DOCUMENT EXCERPT:
+---+
The Batman: Jeffrey Wright teases a side of Bruce Wayne we've never seen
The new film makes a key distinction.
Batman is as much a chameleon as much as he is a bat.
Over the decades, the Caped Crusader has suited up for a schlocky ‘60s comedy, Joel Schumacher’s Technicolor-dream Gotham, and Christopher Nolan’s grittily operatic film trilogy, proving that the character can be impressively malleable for a costumed crime-fighter.
Matt Reeves’ The Batman, which will mark the hero’s next theatrical outing, strips the Caped Crusader of the “I am the night” confidence he’d developed across Nolan’s trilogy. This time, Bruce Wayne is just forming his alter ego.
Speaking to promote his (unrelated) Marvel series What If..., Jeffrey Wright recently underlined this difference, teasing a take on Batman that makes good on his comic-book reputation as the World’s Greatest Detective.
Wright — who narrates What If...? as the Watcher — discussed his upcoming role as Commissioner Gordon in The Batman during a recent ComicBook interview. Filming has finally wrapped on the project after multiple Covid-19-related hurdles and production delays, and Wright’s looking back on his chemistry with lead Robert Pattinson, who’s slipping into the cape and cowl. Said the actor:
"I loved the dynamic that Rob and I were able to create. I’m really excited for people to see what he does with this. He creates three distinct people. There's Rob, there's Bruce Wayne and there's the Batman and they're each distinct. It's really cool.
+---+
EXERCISE A: List the three distinct people that Jeffrey Wright says Robert Pattinson creates, according to the article about The Batman.
EXERCISE B: Write out the passage of the article about The Batman that starts at "The Batman: Jeffrey" and ends at "his alter ego.".
+---+
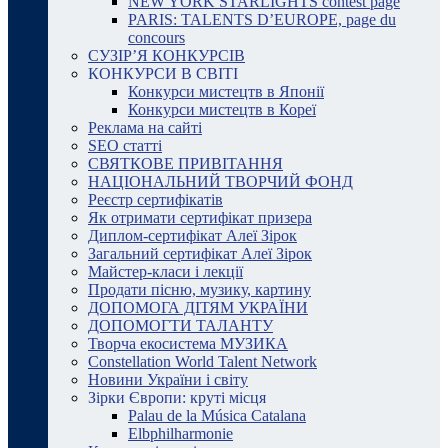
NEW YORK STARLIGHTS contest page
PARIS: TALENTS D’EUROPE, page du
concours
СУЗІР’Я КОНКУРСІВ
КОНКУРСИ В СВІТІ
Конкурси мистецтв в Японії
Конкурси мистецтв в Кореї
Реклама на сайті
SEO статті
СВЯТКОВЕ ПРИВІТАННЯ
НАЦІОНАЛЬНИЙ ТВОРЧИЙ ФОНД
Реєстр сертифікатів
Як отримати сертифікат призера
Диплом-сертифікат Алеї Зірок
Загальний сертифікат Алеї Зірок
Майстер-класи і лекції
Продати пісню, музику, картину
ДОПОМОГА ДІТЯМ УКРАЇНИ
ДОПОМОГТИ ТАЛАНТУ
Творча екосистема МУЗИКА
Constellation World Talent Network
Новини України і світу
Зірки Європи: круті місця
Palau de la Música Catalana
Elbphilharmonie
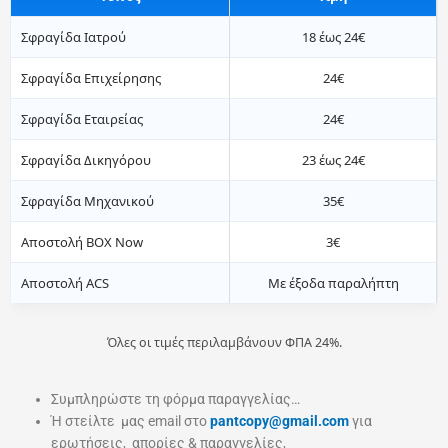
Σφραγίδα Ιατρού
18 έως 24€
Σφραγίδα Επιχείρησης
24€
Σφραγίδα Εταιρείας
24€
Σφραγίδα Δικηγόρου
23 έως 24€
Σφραγίδα Μηχανικού
35€
Αποστολή BOX Now
3€
Αποστολή ACS
Με έξοδα παραλήπτη
Όλες οι τιμές περιλαμβάνουν ΦΠΑ 24%.
Συμπληρώστε τη φόρμα παραγγελίας…
Ή στείλτε μας email στο
pantcopy@gmail.com
για
ερωτήσεις, απορίες & παραγγελίες,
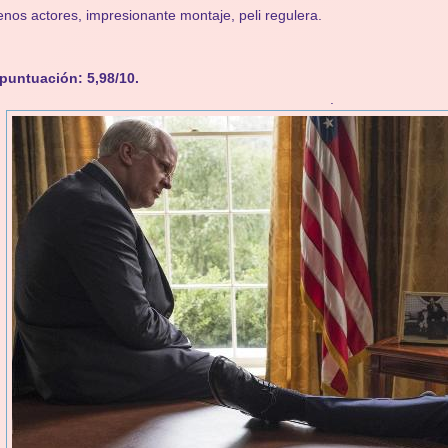
nos actores, impresionante montaje, peli regulera.
puntuación: 5,98/10.
.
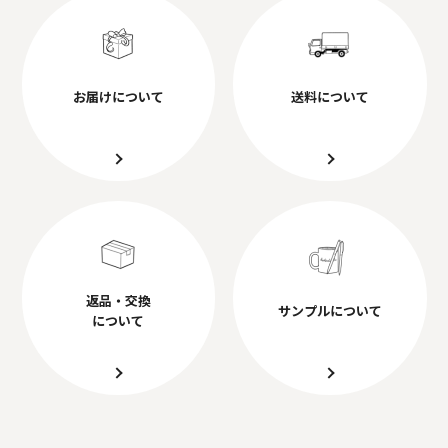
お届けについて
送料について
返品・交換
サンプルについて
について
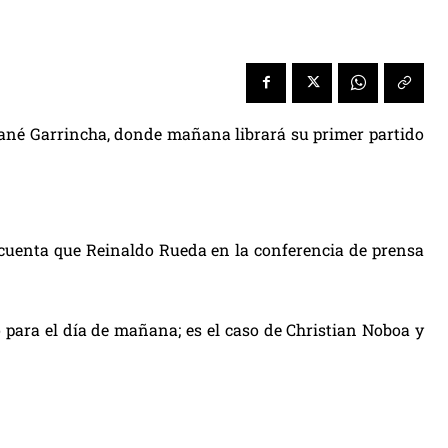
Mané Garrincha, donde mañana librará su primer partido
cuenta que Reinaldo Rueda en la conferencia de prensa
para el día de mañana; es el caso de Christian Noboa y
+---+
PROBLEM SOLUTION A: Rob, Bruce Wayne, and the Batman

PROBLEM SOLUTION B:
The Batman: Jeffrey Wright teases a side of Bruce Wayne we've never seen
The new film makes a key distinction.
Batman is as much a chameleon as much as he is a bat.
Over the decades, the Caped Crusader has suited up for a schlocky ‘60s comedy, Joel Schumacher’s Technicolor-dream Gotham, and Christopher Nolan’s grittily operatic film trilogy, proving that the character can be impressively malleable for a costumed crime-fighter.
Matt Reeves’ The Batman, which will mark the hero’s next theatrical outing, strips the Caped Crusader of the “I am the night” confidence he’d developed across Nolan’s trilogy. This time, Bruce Wayne is just forming his alter ego.